Taking a deep breath, she continued, “time travel technology, an idea you’ve probably only been exposed to in works of fiction, has existed in the hands of the USA’s government since the early 2000s. While state scientists had run contained, risk-free tests with it, they agreed never to attempt to alter the past, fearing a major ripple effect that could turn the entire world on its head. In 2024, though, something happened that caused them to rethink this decision. Something so deadly that it ruined economies, overturned governments, annihilated entire populations. Something so terrible that any change in it, no matter how unexpected, could only be for the better. The seventh worldwide wave of the COVID-19 pandemic.”

...

“And that last vaccine, the one produced in 2022, that didn’t work either?”

“Technically, it worked, but only against the Omicron variant. The virus just mutated again and overcame it by the end of the year.”

As Diya narrated the horrors to come in the following six years, with sprinklings of statistics and spoonfuls of scientific evidence, I found myself trusting her against my own will. Eventually, she had loosened my mask, allowing me to voice my questions, which she answered as effortlessly as a practised virologist describing the basic structure of a cell.

She revealed how a virus had spread across China in December 2019, and reached every nook and cranny of the globe in mere months’ time. How it came in waves, tricking people into thinking it was gone during low tide and then returning during high tide to drown unsuspecting divers. How every precaution, every defence, every cure failed in the face of this mystifyingly murderous phenomenon. How the USA, after losing a tenth of its population, was forced to resort to means it had hoped never to even consider.

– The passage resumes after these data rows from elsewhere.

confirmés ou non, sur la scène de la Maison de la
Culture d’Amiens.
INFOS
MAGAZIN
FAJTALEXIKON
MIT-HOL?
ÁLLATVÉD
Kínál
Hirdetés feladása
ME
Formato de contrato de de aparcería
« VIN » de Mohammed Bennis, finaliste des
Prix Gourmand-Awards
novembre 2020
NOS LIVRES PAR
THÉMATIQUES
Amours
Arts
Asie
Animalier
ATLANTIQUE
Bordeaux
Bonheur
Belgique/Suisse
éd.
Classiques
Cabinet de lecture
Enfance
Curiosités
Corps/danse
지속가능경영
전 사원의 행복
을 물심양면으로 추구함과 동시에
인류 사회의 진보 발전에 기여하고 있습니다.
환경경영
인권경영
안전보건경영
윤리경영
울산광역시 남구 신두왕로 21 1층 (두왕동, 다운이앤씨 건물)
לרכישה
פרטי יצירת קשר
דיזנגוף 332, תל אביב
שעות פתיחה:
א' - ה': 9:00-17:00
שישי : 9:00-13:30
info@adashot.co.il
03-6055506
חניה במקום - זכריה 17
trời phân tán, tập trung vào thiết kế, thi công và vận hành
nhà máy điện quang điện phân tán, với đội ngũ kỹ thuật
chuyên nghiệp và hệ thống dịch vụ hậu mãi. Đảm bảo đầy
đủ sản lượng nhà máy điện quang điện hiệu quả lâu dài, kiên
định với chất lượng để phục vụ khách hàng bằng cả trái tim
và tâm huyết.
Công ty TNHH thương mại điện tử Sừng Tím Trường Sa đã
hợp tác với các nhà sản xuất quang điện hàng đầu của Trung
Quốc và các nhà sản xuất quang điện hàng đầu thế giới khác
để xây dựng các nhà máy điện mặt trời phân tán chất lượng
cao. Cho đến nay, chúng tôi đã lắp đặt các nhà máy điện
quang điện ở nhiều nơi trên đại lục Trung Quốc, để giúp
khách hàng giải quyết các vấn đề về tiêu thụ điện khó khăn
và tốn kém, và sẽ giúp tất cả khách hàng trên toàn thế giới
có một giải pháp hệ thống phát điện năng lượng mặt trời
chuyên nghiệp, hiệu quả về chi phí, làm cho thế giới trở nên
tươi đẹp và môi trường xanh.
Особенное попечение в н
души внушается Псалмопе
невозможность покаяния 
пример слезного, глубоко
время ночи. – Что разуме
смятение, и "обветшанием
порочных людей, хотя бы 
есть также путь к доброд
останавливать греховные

She showed me the letter she had received in mid-March in 2025, inviting her to a dinner party with a hand-picked collection of politicians, scholars and virologists, an NDA attached to the sheet. There, in a soundproof, windowless room in the White House’s West Wing, she had been covertly enlisted to join the force that would change the course of fate forever.

“But how does telling me all of this help?” I inquired, curious to finally hear how I’d gotten involved in this imbroglio.

“Well, before we arrived here, each of the nine travellers had a mission to fulfil. Mine was to find the person who could prevent this entire pandemic from occurring by a single action. And that person is you.”